This blog highlights interesting items from the Sturgis Library Archives. Today’s item is a magnificent folio of Moby Dick themed lithographs created by artist Benton Spruance.
Moby Dick, The Passion of Ahab; Twenty-six Lithographs by Benton Spruance. Text by Lawrance Thompson (Barre, Ma: Barre Publishers, 1968). (R 769 SPR Kittredge Vault)
These 16x22in prints are housed in a blue cloth clamshell box accompanied by a softcover booklet of analysis written by author Lawrance Thompson. The booklet also includes excerpts from Herman Melville’s Moby Dick that correlate with the prints.
American artist, Benton Murdoch Spruance (1904-1967) is best known for his pioneering work in color lithography. Lithography is a printmaking process that transfers a design from a flat stone or prepared metal plate to another surface by means of a chemical reaction. When Spruance first encountered lithography in the early twentieth century it was an undervalued medium with a long established reputation as a forum for political and satirical messages. Spruance broadened the potential for lithography through his superb use of color and elevated its status among American artists and collectors. Spruance followed the tradition of using lithography to deliver a message and imbued much of his work with social and psychological meaning as well as mythological, religious, or biblical themes.

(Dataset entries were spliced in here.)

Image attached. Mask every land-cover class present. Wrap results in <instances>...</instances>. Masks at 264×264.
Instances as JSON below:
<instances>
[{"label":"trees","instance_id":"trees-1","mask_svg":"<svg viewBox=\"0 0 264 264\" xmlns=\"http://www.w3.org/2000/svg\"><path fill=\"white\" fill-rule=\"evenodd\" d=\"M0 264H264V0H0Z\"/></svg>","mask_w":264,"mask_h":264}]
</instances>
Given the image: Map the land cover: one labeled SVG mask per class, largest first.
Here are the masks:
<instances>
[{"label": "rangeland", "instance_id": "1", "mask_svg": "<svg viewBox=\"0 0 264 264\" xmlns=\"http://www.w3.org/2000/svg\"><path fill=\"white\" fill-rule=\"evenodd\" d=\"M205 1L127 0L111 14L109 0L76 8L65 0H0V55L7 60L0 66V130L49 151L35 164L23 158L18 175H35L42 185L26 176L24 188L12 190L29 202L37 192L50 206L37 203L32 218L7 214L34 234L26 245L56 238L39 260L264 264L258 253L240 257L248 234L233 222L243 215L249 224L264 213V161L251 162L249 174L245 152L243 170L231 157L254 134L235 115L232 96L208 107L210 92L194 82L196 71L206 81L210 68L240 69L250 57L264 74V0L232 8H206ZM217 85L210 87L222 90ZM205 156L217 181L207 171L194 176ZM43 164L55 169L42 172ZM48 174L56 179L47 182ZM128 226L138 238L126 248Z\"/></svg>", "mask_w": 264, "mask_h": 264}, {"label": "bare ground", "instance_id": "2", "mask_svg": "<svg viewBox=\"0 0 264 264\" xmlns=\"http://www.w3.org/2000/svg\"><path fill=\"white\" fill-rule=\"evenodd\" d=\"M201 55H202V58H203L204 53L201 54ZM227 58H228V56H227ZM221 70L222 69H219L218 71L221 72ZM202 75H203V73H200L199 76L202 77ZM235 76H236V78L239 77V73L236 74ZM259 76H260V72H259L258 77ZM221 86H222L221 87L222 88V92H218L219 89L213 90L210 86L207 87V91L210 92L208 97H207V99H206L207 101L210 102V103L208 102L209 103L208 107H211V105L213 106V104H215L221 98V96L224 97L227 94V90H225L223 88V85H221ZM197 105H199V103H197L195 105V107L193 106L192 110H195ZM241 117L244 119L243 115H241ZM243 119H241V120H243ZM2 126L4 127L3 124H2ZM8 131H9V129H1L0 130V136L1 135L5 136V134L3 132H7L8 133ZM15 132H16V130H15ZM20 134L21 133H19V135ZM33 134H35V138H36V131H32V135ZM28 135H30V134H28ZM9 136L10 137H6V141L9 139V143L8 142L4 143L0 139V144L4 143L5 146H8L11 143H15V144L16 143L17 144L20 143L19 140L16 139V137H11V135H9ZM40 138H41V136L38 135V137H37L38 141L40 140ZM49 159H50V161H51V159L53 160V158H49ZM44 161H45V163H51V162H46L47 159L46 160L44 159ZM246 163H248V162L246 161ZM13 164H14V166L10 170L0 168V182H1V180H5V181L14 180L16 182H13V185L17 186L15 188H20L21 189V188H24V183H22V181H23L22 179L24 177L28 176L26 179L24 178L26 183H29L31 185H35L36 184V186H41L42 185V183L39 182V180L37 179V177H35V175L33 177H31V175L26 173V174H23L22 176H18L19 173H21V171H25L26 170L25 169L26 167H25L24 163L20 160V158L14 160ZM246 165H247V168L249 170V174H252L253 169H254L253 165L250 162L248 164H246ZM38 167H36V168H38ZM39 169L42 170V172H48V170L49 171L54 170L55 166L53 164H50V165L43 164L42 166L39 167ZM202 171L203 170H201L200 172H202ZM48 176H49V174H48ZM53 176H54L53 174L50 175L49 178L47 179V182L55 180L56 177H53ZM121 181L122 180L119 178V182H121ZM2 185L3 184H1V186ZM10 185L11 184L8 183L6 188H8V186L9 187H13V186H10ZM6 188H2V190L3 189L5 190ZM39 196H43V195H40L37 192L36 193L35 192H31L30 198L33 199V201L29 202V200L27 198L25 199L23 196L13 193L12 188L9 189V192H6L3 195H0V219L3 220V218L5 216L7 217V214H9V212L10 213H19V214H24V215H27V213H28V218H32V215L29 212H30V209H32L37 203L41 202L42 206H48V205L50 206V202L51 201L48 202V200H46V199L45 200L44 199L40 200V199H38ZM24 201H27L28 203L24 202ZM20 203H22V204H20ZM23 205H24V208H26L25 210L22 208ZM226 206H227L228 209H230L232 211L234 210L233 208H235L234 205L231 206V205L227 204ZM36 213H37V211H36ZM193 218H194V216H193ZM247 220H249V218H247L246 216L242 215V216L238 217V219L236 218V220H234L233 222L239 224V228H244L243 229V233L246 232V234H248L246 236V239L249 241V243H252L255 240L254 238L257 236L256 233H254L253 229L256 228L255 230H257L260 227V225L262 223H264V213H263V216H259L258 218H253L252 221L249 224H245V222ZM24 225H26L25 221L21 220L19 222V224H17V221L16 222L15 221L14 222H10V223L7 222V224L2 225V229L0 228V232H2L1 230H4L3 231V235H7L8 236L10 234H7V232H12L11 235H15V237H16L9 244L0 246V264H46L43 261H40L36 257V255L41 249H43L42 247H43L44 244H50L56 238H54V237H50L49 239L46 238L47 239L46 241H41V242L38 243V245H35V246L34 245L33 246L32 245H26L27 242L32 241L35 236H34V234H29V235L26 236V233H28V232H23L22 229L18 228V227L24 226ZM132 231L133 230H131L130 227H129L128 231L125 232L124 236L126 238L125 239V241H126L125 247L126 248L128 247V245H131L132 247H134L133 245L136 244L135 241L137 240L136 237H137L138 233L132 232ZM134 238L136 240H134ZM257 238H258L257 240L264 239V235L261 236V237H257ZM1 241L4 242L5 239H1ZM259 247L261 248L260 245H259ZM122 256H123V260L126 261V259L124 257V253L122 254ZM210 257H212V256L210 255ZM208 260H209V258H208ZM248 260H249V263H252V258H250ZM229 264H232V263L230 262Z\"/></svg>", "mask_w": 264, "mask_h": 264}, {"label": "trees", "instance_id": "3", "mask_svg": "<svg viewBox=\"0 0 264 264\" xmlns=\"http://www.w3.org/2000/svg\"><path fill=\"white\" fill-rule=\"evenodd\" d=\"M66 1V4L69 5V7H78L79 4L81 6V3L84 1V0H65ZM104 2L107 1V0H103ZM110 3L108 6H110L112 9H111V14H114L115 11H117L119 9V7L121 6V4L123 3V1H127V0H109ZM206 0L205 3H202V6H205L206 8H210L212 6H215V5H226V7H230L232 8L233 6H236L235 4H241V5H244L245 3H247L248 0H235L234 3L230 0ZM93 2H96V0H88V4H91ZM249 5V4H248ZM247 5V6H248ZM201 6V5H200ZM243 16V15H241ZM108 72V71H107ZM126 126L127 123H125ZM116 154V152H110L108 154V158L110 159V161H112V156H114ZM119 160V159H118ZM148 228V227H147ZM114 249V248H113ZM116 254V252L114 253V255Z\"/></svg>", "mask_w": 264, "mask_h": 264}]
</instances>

This collection of twenty-six lithographs based on his reading of Herman Melville’s Moby Dick are generally regarded as his most masterful works. Indeed, Spruance himself considered this series his major work and labored on it for years before meeting his unexpected and untimely death just before completing the process of reproducing the prints for publication. In the accompanying text author Lawrance Thompson explores the themes Spruance interpreted from Moby Dick. Thompson explains:
“Spruance in his lithographs, is not ‘illustrating’ Moby Dick. It should be stated quite clearly that he is by no means entirely sympathetic with Melville’s viewpoint and themes. Nevertheless, these lithographs were inspired by Moby Dick, and they do help to illuminate many themes closely related to many of Melville’s questions.”
A Selection of Prints Accompanied by Corresponding Excerpts
This collection was donated to Sturgis Library by Hugh S. Clark in 1986.